Britain’s northern rail project is running out of steam

Thursday marks the anniversary of a northern prophecy. Among the Victorian relics of Manchester’s science and industry museum, George Osborne, the then chancellor, announced it was time to “think big” about the north of England.

“This is the area that invented modern transport,” he said in 2014, “and yet today the transport network in the north is simply not fit for purpose — and certainly not good enough, if we want our cities to pool their strengths.” He vowed that the northern powerhouse would be underpinned by a generation of major rail investment, “a long-term plan for a country serious about its long-term economic future”.

Fast forward to this week’s parliamentary debate on HS2, the high-speed north-south rail connection, and these grand promises have been eroded. The planned Crewe to Manchester leg has all the opportunities pledged by Osborne and his successors, yet the government’s preferred design for Manchester’s HS2 station will take up half a million square metres of prime development space, costing an estimated £333mn a year in lost economic benefit by the middle of the century.

Transport minister Wendy Morton this week called the extra £4bn to £5bn cost of building the station underground “an absolutely crazy amount of money”. That this is roughly the overspend on London’s Crossrail link, which opened last month, has not gone unnoticed.

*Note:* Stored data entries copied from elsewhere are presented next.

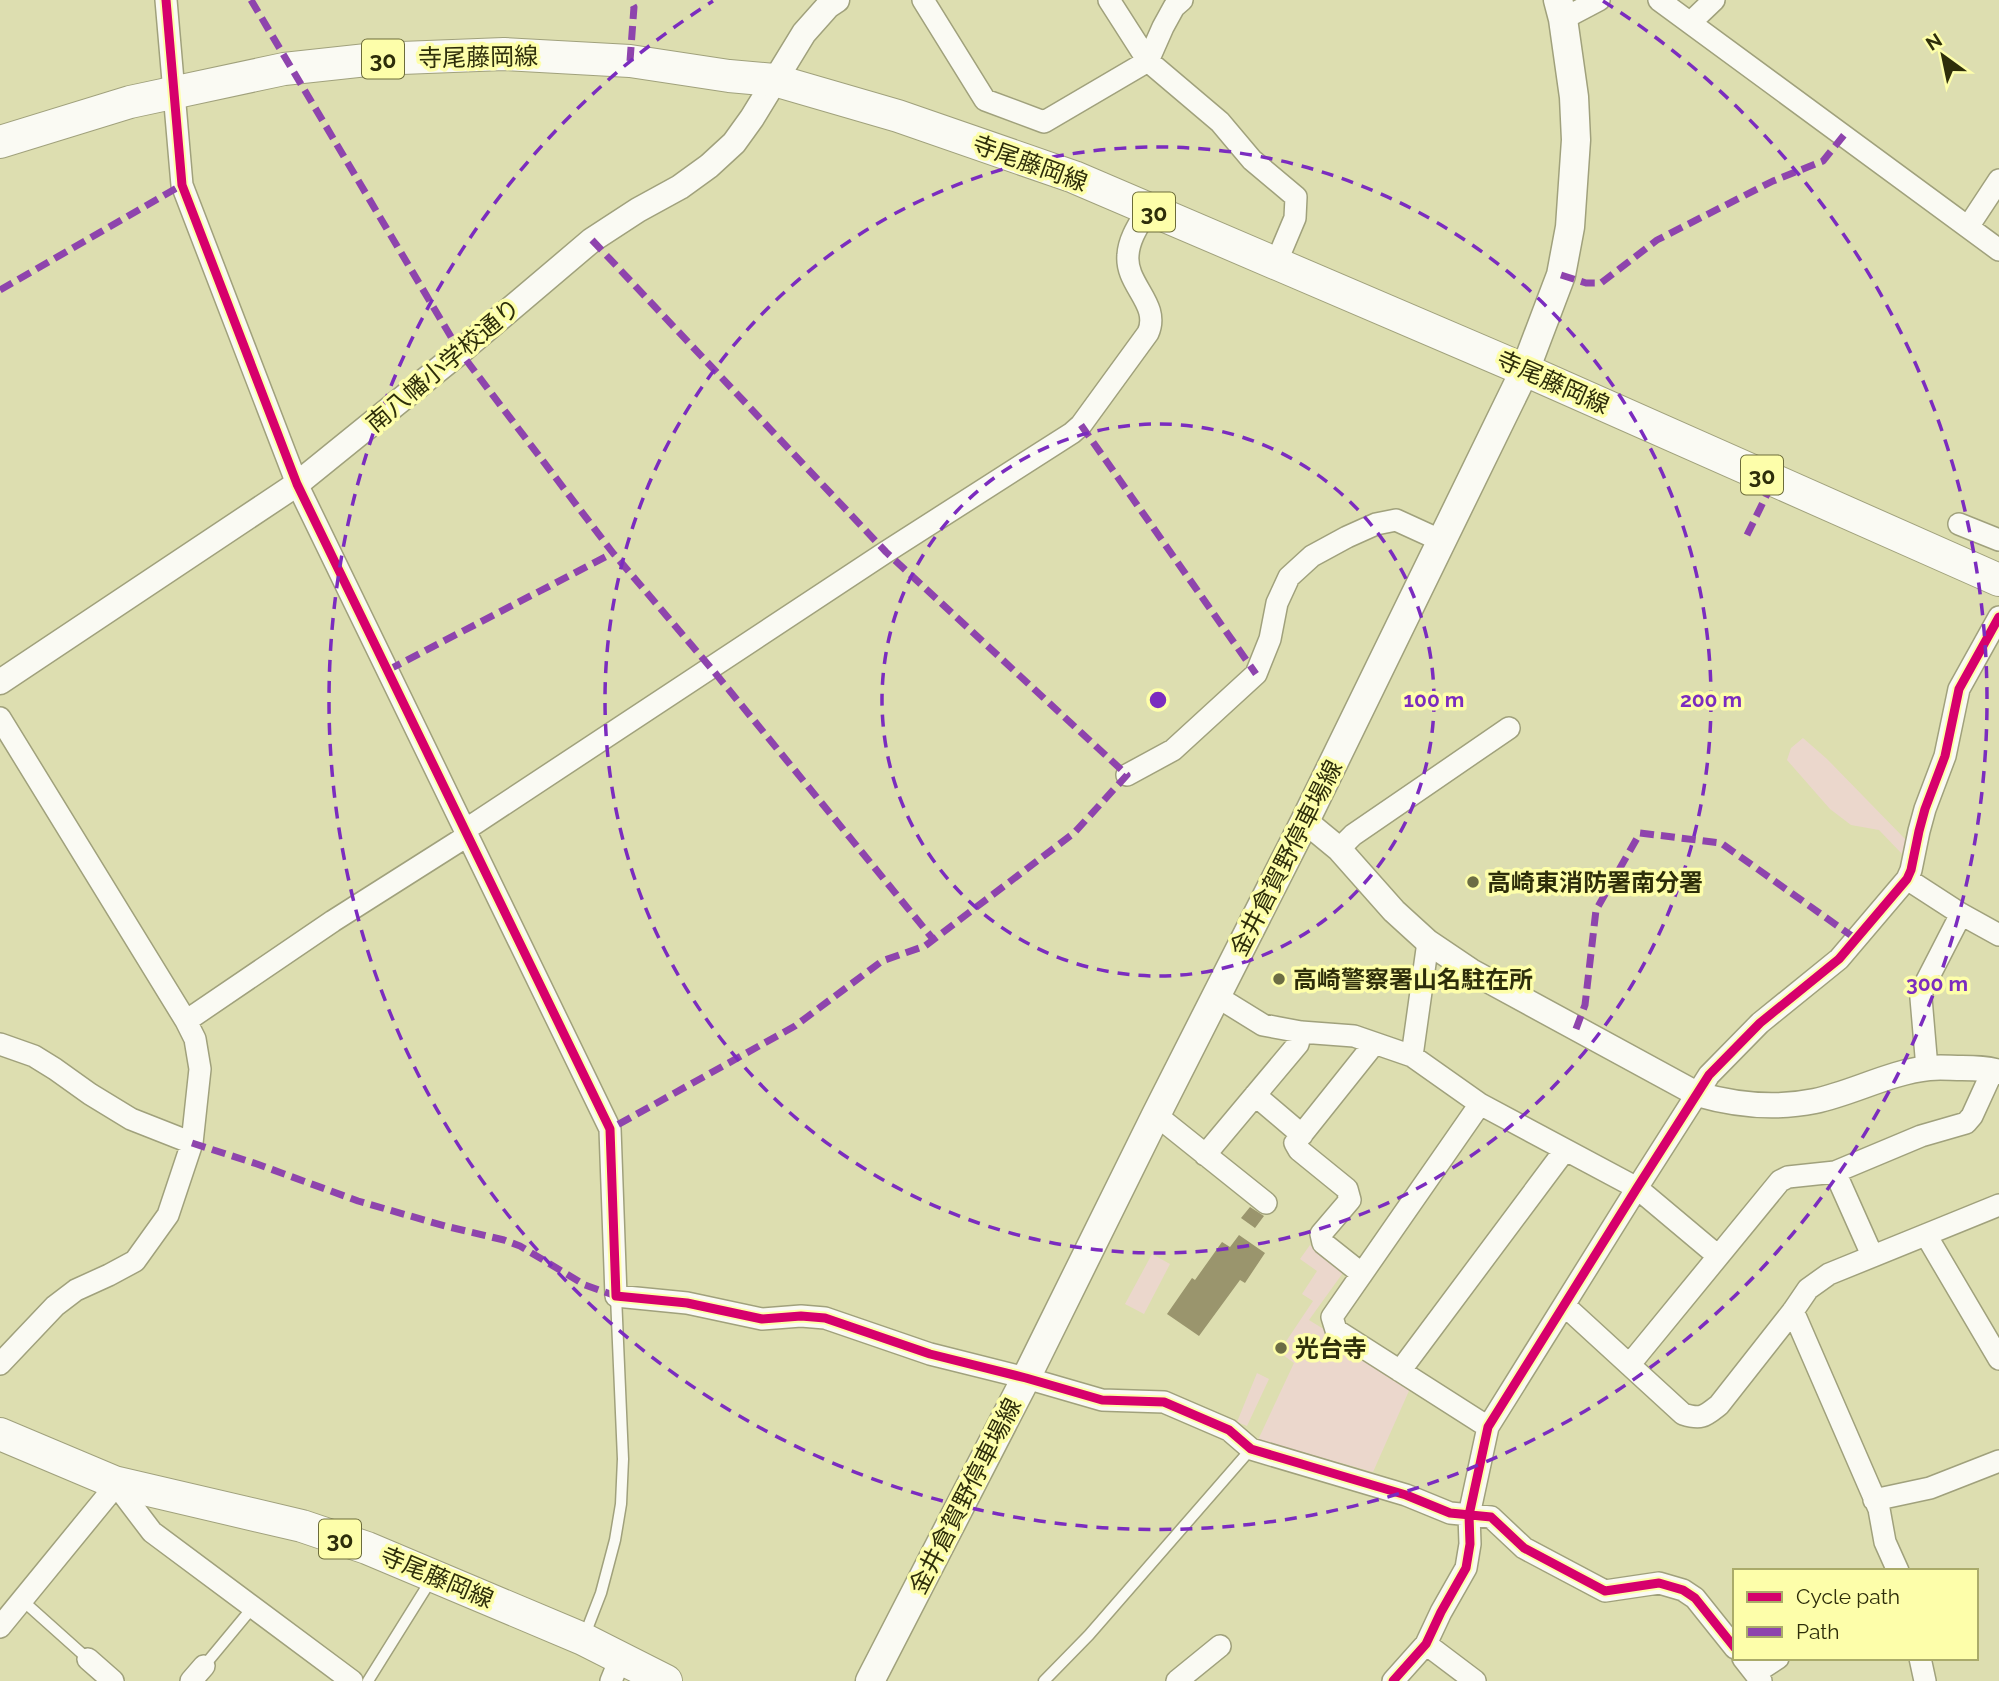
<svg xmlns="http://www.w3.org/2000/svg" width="1999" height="1681" font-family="Raleway,'Noto Sans JP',sans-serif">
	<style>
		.green { fill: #ebd7cc }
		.building { fill: #9a956d }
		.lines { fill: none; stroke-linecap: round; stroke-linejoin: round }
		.service-casing { stroke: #a0a17c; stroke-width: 13 }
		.minor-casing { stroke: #a0a17c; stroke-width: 24 }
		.tertiary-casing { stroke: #a0a17c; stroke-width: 27 }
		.secondary-casing { stroke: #a0a17c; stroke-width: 31 }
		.primary-casing { stroke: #a0a17c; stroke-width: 34 }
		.service { stroke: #fafaf3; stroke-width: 10 }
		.minor { stroke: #fafaf3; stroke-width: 21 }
		.tertiary { stroke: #fafaf3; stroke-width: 24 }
		.secondary { stroke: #fafaf3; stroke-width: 28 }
		.primary { stroke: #fafaf3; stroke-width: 32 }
		.quiet { stroke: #8e44ad; stroke-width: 7; stroke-dasharray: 14 7; stroke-linecap: butt }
		.cycleway-casing { stroke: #fdfeaa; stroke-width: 13 }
		.cycleway { stroke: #d6006c; stroke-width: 9 }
		.ring { fill: none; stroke: #7b2cbf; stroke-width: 3.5; stroke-dasharray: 12 9 }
		.poi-dot { fill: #6b6c44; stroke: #fdfeaa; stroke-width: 2.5 }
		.labels { text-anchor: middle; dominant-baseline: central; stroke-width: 7; stroke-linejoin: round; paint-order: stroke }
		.shield { fill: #fdfeaa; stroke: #6c6c3a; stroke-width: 2 }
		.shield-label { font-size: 23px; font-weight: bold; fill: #2e2e0a }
		.street-label { font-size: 24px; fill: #2e2e0a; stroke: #fdfeaa }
		.poi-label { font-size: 24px; font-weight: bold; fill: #2e2e0a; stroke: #fdfeaa; text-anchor: start }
		.centre { fill: #7b2cbf; stroke: #fdfeaa; stroke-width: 3.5 }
		.ring-label { font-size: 21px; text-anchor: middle; font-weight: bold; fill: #7b2cbf; stroke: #fdfeaa; stroke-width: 7; stroke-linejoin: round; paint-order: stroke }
	</style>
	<rect width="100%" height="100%" fill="#dddeb0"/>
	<path class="green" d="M1803 738 1827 759 1907 841 1904 856 1879 830 1851 825 1830 809 1787 760 1791 748Z
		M1310 1245 1345 1270 1309 1320 1412 1384 1373 1472 1258 1440 1294 1363 1279 1352 1313 1301 1302 1294 1317 1271 1300 1259Z
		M1152 1254 1170 1264 1144 1314 1125 1304Z
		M1257 1373 1269 1379 1247 1426 1237 1422Z"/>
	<path class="building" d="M1250 1207 1264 1216 1255 1228 1241 1218Z
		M1239 1235 1265 1253 1245 1283 1240 1280 1199 1336 1167 1314 1192 1278 1195 1280 1222 1242 1230 1247Z"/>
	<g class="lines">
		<g class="service-casing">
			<path id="service" d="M22 1600 88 1659
				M584 1637 601 1593 615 1540 621 1504 623 1459 616 1296
				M204 1666 253 1607
				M368 1681 431 1580
				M1044 1681 1089 1635 1251 1449"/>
		</g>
		<g class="minor-casing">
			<path id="minor" d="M166 0 182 185 297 484 610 1129 616 1296 687 1303 762 1319 801 1316 825 1318 930 1354 1026 1378 1102 1400 1164 1402 1229 1430 1251 1449 1406 1495 1450 1513 1491 1517 1524 1548 1605 1591 1659 1583 1683 1590 1695 1598 1735 1648
				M923 0 985 100 1044 122 1148 61 1163 27 1174 7 1182 0
				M1109 0 1148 61 1220 122 1252 160 1296 197 1295 218 1276 263
				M1659 0 1999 250
				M1563 19 1599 0
				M1690 23 1714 0
				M1968 227 1999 180
				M1959 524 1999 540
				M0 718 186 1021 195 1039 200 1069 192 1143 168 1215 135 1261 109 1275 76 1290 55 1306 0 1364
				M1127 775 1173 750 1256 674 1270 639 1277 603 1289 577 1312 556 1347 537 1376 524 1396 520 1442 541
				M465 830 886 552 1072 433 1081 425 1148 333C1161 304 1125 285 1128 255 1129 238 1140 223 1148 209
				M1339 849 1353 835 1509 728
				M1907 879 1961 914 1999 935
				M1216 996 1263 1025 1301 1032 1354 1036 1412 1056 1480 1104 1637 1188 1718 1256
				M186 1021 333 921 467 836
				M0 1044 34 1056 55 1069 90 1094 131 1119 192 1143
				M1412 1056 1428 942
				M1927 1068 1921 998 1923 988 1961 914
				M1255 1095 1302 1135
				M1480 1104 1332 1317 1336 1330 1488 1427
				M1156 1115 1266 1203
				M1205 1155 1298 1044 1301 1032
				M1835 1172 1872 1255
				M1926 1235 1999 1359
				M1362 1274 1323 1243 1321 1234 1350 1200 1347 1189 1299 1150 1295 1143 1374 1044
				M1564 1305 1683 1414C1702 1420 1705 1416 1719 1405L1793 1311 1808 1289 1829 1274 1999 1205
				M1793 1311 1879 1509 1885 1542 1898 1571
				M1630 1364 1780 1181 1788 1177 1835 1172 1921 1136 1966 1123 1972 1116 1993 1070
				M1400 1371 1565 1150
				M114 1482 152 1532 352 1681
				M1874 1500 1930 1488 1999 1461
				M0 1627 108 1495 114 1482
				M1426 1644 1475 1681
				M1743 1658 1761 1681
				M1920 1658 1925 1681
				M88 1659 113 1681
				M1755 1673 1778 1658
				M191 1681 204 1666
				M611 1681 620 1659
				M1177 1681 1220 1646
				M1393 1681 1426 1644 1441 1612 1466 1568 1470 1544 1469 1515 1488 1427 1637 1188 1709 1075 1760 1023 1839 959 1907 879 1911 870 1919 831 1925 809 1945 756 1959 689 1999 617"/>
		</g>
		<g class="tertiary-casing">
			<path id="tertiary" d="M0 682 297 484 460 352 592 240 638 210 680 187 709 166 734 143 752 118 804 33 828 6 837 0
				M1305 821 1339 849 1394 911 1428 942 1471 971 1697 1094C1735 1105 1776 1109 1815 1101 1853 1093 1890 1072 1929 1068 1940 1067 1951 1068 1962 1068 1974 1068 1987 1068 1999 1072"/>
		</g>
		<g class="secondary-casing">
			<path id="secondary" d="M870 1681 1026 1378 1156 1115 1305 821 1525 370 1561 275 1570 227 1576 140 1574 97 1563 19 1558 0"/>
		</g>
		<g class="primary-casing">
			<path id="primary" d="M0 142 130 102 284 69 376 59 504 54 630 61 729 76 774 80 898 116 1074 177 1525 370 1999 580
				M0 1434 114 1482 302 1526 367 1548 583 1639 666 1681"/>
		</g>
		<use href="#service" class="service"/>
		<use href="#minor" class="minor"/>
		<use href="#tertiary" class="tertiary"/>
		<use href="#secondary" class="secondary"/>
		<use href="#primary" class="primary"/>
		<path class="quiet" d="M251 0 460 352 613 553 711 668 933 939
			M630 61 634 7 630 0
			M592 240 886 552 1127 775 1074 833 925 946 882 961 795 1026 610 1129
			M1561 275 1586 283H1601L1657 240 1773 181 1823 161 1844 135
			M0 290 182 185
			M1081 425 1256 674
			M1747 535 1774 480
			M388 670 613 553
			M1576 1029 1585 1005 1596 910 1640 833 1721 843 1856 939
			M192 1143 257 1164 358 1201 445 1226 504 1240 520 1246 585 1285 616 1296"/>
		<g class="cycleway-casing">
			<path id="cycleway" d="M166 0 182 185 297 484 610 1129 616 1296 687 1303 762 1319 801 1316 825 1318 930 1354 1026 1378 1102 1400 1164 1402 1229 1430 1251 1449 1406 1495 1450 1513 1491 1517 1524 1548 1605 1591 1659 1583 1683 1590 1695 1598 1735 1648
				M1393 1681 1426 1644 1441 1612 1466 1568 1470 1544 1469 1515 1488 1427 1637 1188 1709 1075 1760 1023 1839 959 1907 879 1911 870 1919 831 1925 809 1945 756 1959 689 1999 617"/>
		</g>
		<use href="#cycleway" class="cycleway"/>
	</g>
	<g class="ring">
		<circle cx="1158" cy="700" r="276"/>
		<circle cx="1158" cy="700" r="553"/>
		<path d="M1603 1A829 829 0 1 1 713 1"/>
	</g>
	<g class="poi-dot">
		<circle cx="1473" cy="882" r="7"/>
		<circle cx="1279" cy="979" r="7"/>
		<circle cx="1281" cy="1348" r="7"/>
	</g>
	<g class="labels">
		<g class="shield">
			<rect x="362" y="39.5" width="42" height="39" rx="5"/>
			<rect x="1133" y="192.5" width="42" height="39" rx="5"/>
			<rect x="1741" y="455.5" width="42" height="39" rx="5"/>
			<rect x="319" y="1519.5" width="42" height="39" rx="5"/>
		</g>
		<g class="shield-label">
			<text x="383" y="59">30</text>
			<text x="1154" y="212">30</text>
			<text x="1762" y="475">30</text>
			<text x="340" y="1539">30</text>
		</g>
		<g class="street-label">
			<text transform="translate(478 57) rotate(-1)">寺尾藤岡線</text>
			<text transform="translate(1030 163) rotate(20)">寺尾藤岡線</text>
			<text transform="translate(443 365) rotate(-40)">南八幡小学校通り</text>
			<text transform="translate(1553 382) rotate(24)">寺尾藤岡線</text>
			<text transform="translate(1286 858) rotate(-63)">金井倉賀野停車場線</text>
			<text transform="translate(965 1496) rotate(-63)">金井倉賀野停車場線</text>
			<text transform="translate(437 1577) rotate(23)">寺尾藤岡線</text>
		</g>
		<g class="poi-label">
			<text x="1487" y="882">高崎東消防署南分署</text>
			<text x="1293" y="979">高崎警察署山名駐在所</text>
			<text x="1295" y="1348">光台寺</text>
		</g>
	</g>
	<circle cx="1158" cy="700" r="10" class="centre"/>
	<g class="ring-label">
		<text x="1434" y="707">100 m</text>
		<text x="1711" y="707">200 m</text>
		<text x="1937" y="991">300 m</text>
	</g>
	<rect x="1733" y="1569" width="245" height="91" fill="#fdfeaa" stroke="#aaab6a" stroke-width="2"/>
	<rect x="1747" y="1592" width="35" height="10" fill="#d6006c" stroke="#aaab6a" stroke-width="2"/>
	<text x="1796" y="1604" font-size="21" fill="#2e2e0a">Cycle path</text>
	<rect x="1747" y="1627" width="35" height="10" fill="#8e44ad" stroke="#aaab6a" stroke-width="2"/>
	<text x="1796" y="1639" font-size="21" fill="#2e2e0a">Path</text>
	<g transform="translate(1943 56) rotate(327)" stroke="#fdfeaa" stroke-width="5" paint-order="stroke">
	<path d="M0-5L12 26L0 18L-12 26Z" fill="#2e2e0a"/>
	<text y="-10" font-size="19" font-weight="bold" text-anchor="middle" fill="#2e2e0a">N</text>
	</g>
</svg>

In the south of England, HS2 is being tunnelled for 10 miles beneath the rolling Chiltern Hills to ensure it does not blight the picturesque countryside. Such benefits are not on offer to Manchester, although the design its leaders requested — an underground “box” of stacked platforms — has already been used on the first phase of HS2 near to London, at Old Oak Common.

Manchester, which has been rebuilding its economy from the ashes of deindustrialisation for the past three decades, is not considered worthy of such investment. According to the government’s Integrated Rail Plan, the cost “could not be justified by the value of additional regeneration benefit”.

There was nothing in the plan to indicate how the government had made this assessment, nor how it had reached the £4bn to £5bn figure. The paper also rejected, on cost grounds, a detailed plan for high-speed pan-northern rail connections originally dreamt up by Osborne and later fleshed out by northern leaders. It did admit, however, that despite “significant” potential productivity benefits, “full analysis of the wider economic impacts of the different options has not been completed”.

Manchester’s HS2 station has become one chapter in a very familiar story. Where Osborne promised serious investment, long-term plans for northern infrastructure feel fundamentally unserious to many.

“It’s madness,” says Juergen Maier, former chief executive of Siemens UK and now heading up the Digital Catapult, which is working on a major tech hub on land near the Manchester station. “We never think about the future beyond the now. In this country, compared to Germany or France or Spain, we don’t do enough for 50 years, and then all of a sudden we have a huge bill to pay because we’re catching up.” 

While Osborne signalled an end to this inertia, few of the northern rail projects he promised have left the station, let alone gone full steam ahead. Some are stuck on Whitehall desks, while others eventually met their fate in Prime Minister Boris Johnson’s updated rail plan. 

Not that Johnson rejected all Osborne’s ideas. In summer 2019, just days into his premiership, he used the very same Manchester museum backdrop to launch his levelling up agenda — Northern Powerhouse, mark two. Addressing many of the same people, the prime minister committed to a fund a high-speed line from Manchester to Leeds. It was a promise effectively broken in last year’s rail plan; the line will now no longer run all the way to Leeds, but will stop at a village 25 miles away, helping save £18bn.

“For too long,” Johnson told his audience back then, “politicians have failed to deliver on what is needed.” At least that is something everyone can agree on.